田中愛治総長は「早稲田大学150周年に向けて~2032年以降を見据えた2050年のあるべき姿~」について述べた。
同大学は2032年以降を見据えた150周年記念事業を推進し、2050年までに「世界人類に貢献する大学」に進化させ、社会的インパクトのある研究を推進し、日本社会の変革を牽引する方針を掲げる。創立者大隈重信の建学の精神に立ち返り、「Ⅰ Global Research推進事業(社会的インパクトをもつ研究)」・「Ⅱ Global Education推進事業(総合知で世界人類に貢献する人材の育成)」・「Ⅲ Global Citizenship推進事業(人類への貢献のビジョンを牽引・実現)」を記念事業の中心に据えて、総合知による世界人類への貢献を果たす。
この中でⅠでは、地球の気候変動を止めるためにCO2排出を最小限にし、再生エネルギーの効果的効率的利用を実現することにより、文理融合の研究を推進し、カーボンニュートラル社会の実現を目指す。
Ⅱでは、全ての授業を英語で行い、学位単位を可能にする「英語学位プログラム」を学部と大学院で拡充していることなどだ。
これら三つの推進事業は、横断的な取り組みであるグローバルエンゲージメントの強化に支えられる。2032年の目標として、外国人留学生を1万人にすること、同大学から年間6600人の学生を世界に送り出すことを見越している。海外の優秀な研究者を招き共同研究の支援強化、国内外の企業との産学連携の仕組みの強化、海外の有力大学との緊密な連携など、国際頭脳循環を促進する。
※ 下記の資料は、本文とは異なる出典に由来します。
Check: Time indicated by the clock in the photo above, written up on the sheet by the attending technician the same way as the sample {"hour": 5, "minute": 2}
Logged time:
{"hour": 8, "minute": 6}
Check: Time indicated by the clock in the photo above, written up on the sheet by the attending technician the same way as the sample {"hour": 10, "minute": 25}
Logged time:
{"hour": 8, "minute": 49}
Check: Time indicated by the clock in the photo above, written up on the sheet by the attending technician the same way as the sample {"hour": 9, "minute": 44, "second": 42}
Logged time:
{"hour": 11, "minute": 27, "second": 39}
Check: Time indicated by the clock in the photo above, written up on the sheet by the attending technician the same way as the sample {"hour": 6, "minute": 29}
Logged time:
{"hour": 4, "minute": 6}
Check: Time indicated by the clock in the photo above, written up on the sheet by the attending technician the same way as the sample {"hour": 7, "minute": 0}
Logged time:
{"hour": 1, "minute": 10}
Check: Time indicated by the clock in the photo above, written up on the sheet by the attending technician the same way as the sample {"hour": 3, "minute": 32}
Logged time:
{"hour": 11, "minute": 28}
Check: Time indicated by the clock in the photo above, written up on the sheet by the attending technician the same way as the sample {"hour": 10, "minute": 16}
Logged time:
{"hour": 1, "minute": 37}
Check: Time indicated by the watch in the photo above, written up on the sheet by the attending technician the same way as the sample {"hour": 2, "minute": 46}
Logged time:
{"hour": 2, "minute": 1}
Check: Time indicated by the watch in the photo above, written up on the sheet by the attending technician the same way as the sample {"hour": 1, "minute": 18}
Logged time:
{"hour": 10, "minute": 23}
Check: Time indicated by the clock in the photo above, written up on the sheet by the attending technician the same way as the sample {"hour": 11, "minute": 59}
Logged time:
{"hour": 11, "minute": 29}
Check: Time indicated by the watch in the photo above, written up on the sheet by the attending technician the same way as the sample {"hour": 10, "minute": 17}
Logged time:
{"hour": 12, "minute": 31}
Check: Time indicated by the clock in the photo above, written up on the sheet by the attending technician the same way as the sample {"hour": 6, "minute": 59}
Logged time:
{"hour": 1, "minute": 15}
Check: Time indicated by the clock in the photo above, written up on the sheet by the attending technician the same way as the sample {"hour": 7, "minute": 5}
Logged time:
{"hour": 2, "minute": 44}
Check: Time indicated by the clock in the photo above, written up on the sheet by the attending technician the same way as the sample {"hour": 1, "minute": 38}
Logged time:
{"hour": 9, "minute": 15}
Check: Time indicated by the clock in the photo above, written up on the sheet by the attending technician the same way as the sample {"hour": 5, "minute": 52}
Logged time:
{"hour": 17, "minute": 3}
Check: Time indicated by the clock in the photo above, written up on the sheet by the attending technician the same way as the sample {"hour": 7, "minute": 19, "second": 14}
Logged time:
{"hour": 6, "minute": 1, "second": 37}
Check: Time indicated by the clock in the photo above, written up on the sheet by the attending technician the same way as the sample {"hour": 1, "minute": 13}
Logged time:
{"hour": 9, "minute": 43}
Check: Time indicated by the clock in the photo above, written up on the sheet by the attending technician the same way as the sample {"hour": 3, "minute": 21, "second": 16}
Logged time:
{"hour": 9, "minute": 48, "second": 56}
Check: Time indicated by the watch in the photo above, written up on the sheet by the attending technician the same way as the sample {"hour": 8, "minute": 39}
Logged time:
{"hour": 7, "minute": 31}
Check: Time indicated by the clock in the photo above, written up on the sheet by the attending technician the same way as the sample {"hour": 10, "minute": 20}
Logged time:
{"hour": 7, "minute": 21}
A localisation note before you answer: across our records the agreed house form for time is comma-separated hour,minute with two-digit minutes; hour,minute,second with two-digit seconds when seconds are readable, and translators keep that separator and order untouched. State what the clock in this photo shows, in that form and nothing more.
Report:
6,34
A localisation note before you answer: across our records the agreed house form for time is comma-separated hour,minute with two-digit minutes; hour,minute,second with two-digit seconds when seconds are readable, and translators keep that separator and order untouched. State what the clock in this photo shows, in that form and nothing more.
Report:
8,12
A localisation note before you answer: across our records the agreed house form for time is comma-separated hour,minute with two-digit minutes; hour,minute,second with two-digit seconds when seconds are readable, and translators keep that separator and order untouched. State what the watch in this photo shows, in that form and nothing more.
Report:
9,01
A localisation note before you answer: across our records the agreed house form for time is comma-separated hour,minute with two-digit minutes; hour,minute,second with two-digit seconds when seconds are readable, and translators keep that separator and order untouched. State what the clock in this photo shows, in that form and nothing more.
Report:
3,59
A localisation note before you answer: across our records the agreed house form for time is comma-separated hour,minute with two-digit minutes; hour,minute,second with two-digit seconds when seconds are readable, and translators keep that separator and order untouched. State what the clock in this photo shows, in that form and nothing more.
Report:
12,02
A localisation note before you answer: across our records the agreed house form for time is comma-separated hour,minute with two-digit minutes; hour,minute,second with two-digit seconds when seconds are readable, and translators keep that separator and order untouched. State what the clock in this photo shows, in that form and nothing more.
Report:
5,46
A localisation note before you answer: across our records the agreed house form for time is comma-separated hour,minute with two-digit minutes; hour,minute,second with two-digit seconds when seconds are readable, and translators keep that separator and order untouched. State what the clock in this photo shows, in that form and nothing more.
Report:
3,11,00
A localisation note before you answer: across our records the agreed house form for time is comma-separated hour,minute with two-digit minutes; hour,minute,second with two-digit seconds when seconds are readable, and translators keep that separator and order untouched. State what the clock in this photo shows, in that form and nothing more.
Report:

教員の国際化を見据え、国際公募を実施する。
また、理工創設125周年に向けた西早稲田キャンパスの再整備を2026年度から順次進める。
同事業は校友、学生とその保護者、支援者に向けて、150周年を迎える2032年以降、さらに2050年までには、建学の精神「世界人類に貢献する人材を育てる大学」になることを目指している現在の大学の姿と努力、未来の同大学の姿を理解してもらう事業と考えている。
続いて、中田誠司・150周年記念事業推進委員会委員長(㈱大和証券グループ本社取締役会長)があいさつした。積極的に同大学を応援している校友や経済界などで活躍する校友等で構成される「記念事業推進委員会」を2025年10月に発足。委員の主な役割は、(1)150周年事業の推進のための助言(2)150周年事業への共感、積極的な事業の発信(3)大学独自ではアプローチが難しい人々への声掛け――などとなっている。
中田委員長はあいさつの中で、「150周年記念事業は単なる過去の栄光を祝うものではなく、世界中の卒業生の一人ひとりの叡智を結集して現代の社会課題に取り組むための新たなネットワークを創出するもの」とし、「若者に大きな未来を感じる。世界に示すビジョンを明確にする。日本の大学のプレゼンスの向上を願っている」と述べた。